What this task involves
Please give back only the data starting at the line containing "text Un concept" and ending at the line containing "text Au XV et", swapping "Montesquieu" for "Voltaire" and leaving everything else unchanged.

-- START Input records --

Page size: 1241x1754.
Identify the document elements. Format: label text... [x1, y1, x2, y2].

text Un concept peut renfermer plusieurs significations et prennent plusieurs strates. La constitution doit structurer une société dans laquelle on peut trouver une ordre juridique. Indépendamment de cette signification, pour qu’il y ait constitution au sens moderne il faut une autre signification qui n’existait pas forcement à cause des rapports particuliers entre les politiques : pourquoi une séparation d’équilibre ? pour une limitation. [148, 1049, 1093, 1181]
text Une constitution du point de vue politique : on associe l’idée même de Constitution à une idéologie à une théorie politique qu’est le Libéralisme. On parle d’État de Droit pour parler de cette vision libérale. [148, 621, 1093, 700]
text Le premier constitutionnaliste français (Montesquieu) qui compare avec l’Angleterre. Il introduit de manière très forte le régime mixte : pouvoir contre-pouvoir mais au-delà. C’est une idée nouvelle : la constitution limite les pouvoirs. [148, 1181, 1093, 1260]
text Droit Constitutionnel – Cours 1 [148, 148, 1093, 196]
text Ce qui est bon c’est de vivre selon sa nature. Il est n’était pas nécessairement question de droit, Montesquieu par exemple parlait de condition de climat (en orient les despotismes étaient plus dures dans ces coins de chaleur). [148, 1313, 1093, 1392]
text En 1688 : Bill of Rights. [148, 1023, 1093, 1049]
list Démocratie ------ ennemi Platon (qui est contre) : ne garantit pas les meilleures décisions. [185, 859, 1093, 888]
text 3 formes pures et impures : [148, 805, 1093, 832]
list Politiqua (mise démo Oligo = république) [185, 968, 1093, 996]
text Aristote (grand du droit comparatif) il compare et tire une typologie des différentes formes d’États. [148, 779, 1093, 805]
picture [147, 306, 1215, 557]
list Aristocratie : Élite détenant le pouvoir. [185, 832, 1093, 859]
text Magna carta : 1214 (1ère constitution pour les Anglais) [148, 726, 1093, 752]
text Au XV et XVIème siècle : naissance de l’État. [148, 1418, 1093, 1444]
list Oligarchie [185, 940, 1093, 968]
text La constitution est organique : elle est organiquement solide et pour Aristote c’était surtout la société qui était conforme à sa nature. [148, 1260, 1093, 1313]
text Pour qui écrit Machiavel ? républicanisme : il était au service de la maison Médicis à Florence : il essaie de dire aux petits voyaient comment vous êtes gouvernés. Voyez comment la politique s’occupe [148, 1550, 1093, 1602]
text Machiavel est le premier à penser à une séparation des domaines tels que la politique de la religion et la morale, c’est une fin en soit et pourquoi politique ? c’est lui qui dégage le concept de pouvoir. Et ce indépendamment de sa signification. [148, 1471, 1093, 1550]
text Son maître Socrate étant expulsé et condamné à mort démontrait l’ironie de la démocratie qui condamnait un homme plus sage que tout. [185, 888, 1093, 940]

-- END Input records --

Solution to this exercise
text Un concept peut renfermer plusieurs significations et prennent plusieurs strates. La constitution doit structurer une société dans laquelle on peut trouver une ordre juridique. Indépendamment de cette signification, pour qu’il y ait constitution au sens moderne il faut une autre signification qui n’existait pas forcement à cause des rapports particuliers entre les politiques : pourquoi une séparation d’équilibre ? pour une limitation. [148, 1049, 1093, 1181]
text Une constitution du point de vue politique : on associe l’idée même de Constitution à une idéologie à une théorie politique qu’est le Libéralisme. On parle d’État de Droit pour parler de cette vision libérale. [148, 621, 1093, 700]
text Le premier constitutionnaliste français (Voltaire) qui compare avec l’Angleterre. Il introduit de manière très forte le régime mixte : pouvoir contre-pouvoir mais au-delà. C’est une idée nouvelle : la constitution limite les pouvoirs. [148, 1181, 1093, 1260]
text Droit Constitutionnel – Cours 1 [148, 148, 1093, 196]
text Ce qui est bon c’est de vivre selon sa nature. Il est n’était pas nécessairement question de droit, Voltaire par exemple parlait de condition de climat (en orient les despotismes étaient plus dures dans ces coins de chaleur). [148, 1313, 1093, 1392]
text En 1688 : Bill of Rights. [148, 1023, 1093, 1049]
list Démocratie ------ ennemi Platon (qui est contre) : ne garantit pas les meilleures décisions. [185, 859, 1093, 888]
text 3 formes pures et impures : [148, 805, 1093, 832]
list Politiqua (mise démo Oligo = république) [185, 968, 1093, 996]
text Aristote (grand du droit comparatif) il compare et tire une typologie des différentes formes d’États. [148, 779, 1093, 805]
picture [147, 306, 1215, 557]
list Aristocratie : Élite détenant le pouvoir. [185, 832, 1093, 859]
text Magna carta : 1214 (1ère constitution pour les Anglais) [148, 726, 1093, 752]
text Au XV et XVIème siècle : naissance de l’État. [148, 1418, 1093, 1444]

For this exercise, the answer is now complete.